您现在的位置是：首页 > 文章详情

用Python统计你的简书数据

日期：2018-05-22点击：541收藏

写在前面

说来也巧，之前有一次无意间留意到简书好像没有做文章总阅读量的统计（准确的说法应该叫展示），刚好最近有时间，趁这个机会就用Python写了这么个功能，既是学习也是练手。

展示效果

再继续往下之前，先贴两张图看看最终的效果。第一张图片展示的是个人简书爬取后的数据，第二张可是大名鼎鼎简叔的简书数据。

个人简书数据

'简叔'简书数据

两图一对比，果然这数量和质量都不是一个等级的，不过后生会继续努力的。写了两个多月的博客了，没想到也有一千多的阅读量了，这是算喜还是算忧呢？哈哈，总之感觉还是蛮欣慰的。

环境说明

python v3.6.4
webpy v0.40-dev1
要求有一定的Python基础

开发搭建

项目中用到的第三方module主要包括Requests、BeautifulSoup和Numpy，因为另外两个安装都比较顺利，所以这里只记录一下安装BeautifulSoup和遇到的问题。

pip安装

 pip install beautifulsoup4 # 安装Beautifulsoup pip install beautifulsoup4 upgrade # 升级Beautifulsoup pip uninstall beautifulsoup4 # 卸载Beautifulsoup

直接下载

地址：https://www.crummy.com/software/BeautifulSoup/bs4/download/ 。下载好后把解压文件夹下的bs4文件夹直接拷贝到python安装目录的Lib下即可。（如果此方法无效，请尝试重新进入解压文件夹下，使用命令python setup.py build和python setup.py install，然后再拷贝复制bs4文件夹）

问题还原

本以为安装好Beautifulsoup后就可以了，没想到在实际运行的时候出现了下面这个问题，如果你在使用的过程中也出现了同样的问题，可以参考如下解决过程。

You are trying to run the Python 2 version of Beautiful Soup under Python 3. This will not work.'<>'You need to convert the code, either by installing it (python setup.py install) or by running 2to3 (2to3 -w bs4).

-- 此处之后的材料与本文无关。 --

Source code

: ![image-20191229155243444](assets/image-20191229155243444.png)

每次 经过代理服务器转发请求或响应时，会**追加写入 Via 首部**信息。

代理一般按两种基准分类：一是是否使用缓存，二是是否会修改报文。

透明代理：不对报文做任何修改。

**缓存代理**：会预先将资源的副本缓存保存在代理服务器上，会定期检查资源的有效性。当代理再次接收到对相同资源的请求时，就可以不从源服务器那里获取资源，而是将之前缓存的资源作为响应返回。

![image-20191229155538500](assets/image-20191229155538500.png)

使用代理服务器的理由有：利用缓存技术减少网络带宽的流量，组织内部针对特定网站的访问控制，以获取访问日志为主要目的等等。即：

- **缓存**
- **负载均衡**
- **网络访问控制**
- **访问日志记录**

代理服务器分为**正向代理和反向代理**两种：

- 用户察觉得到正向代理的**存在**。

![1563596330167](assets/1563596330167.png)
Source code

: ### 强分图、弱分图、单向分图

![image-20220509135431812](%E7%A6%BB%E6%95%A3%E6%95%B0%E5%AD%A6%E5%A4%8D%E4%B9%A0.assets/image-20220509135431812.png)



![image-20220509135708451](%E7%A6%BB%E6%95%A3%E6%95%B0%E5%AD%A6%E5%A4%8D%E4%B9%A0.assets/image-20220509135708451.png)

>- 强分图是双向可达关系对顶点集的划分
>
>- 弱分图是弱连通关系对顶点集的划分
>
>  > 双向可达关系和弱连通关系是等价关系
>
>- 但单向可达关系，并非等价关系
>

说明： bs4需要通过python自带的工具2to3.py转化为python3下的文件，这个工具在python安装目录的Tools\scripts中（PS：其他库出现这种情况应该也可以这样解决）。具体命令：python D:\python36\Tools\scripts\2to3.py -w bs4，如果该命令出现执行错误的情况，可以尝试进入python安装目录下的Lib\bs4中再执行。

其它问题

1.使用webpy过程中，当渲染的模板 ( 大多是html ) 中带有中文的时候，出现了如下错误：

File "D:\python36\lib\site-packages\web\template.py", line 1052, in _load_template return Template(open(path).read(), filename=path, **self._keywords)
UnicodeDecodeError: 'gbk' codec can't decode byte 0x80 in position 298: illegal multibyte sequence

解决办法：直接点进去这个template.py，然后修改代码return Template(open(path).read(), filename=path, **self._keywords)为return Template(open(path, encoding='utf-8').read(), filename=path, **self._keywords)，也就是添加encoding='utf-8'，详细可以查看这个GitHub PR。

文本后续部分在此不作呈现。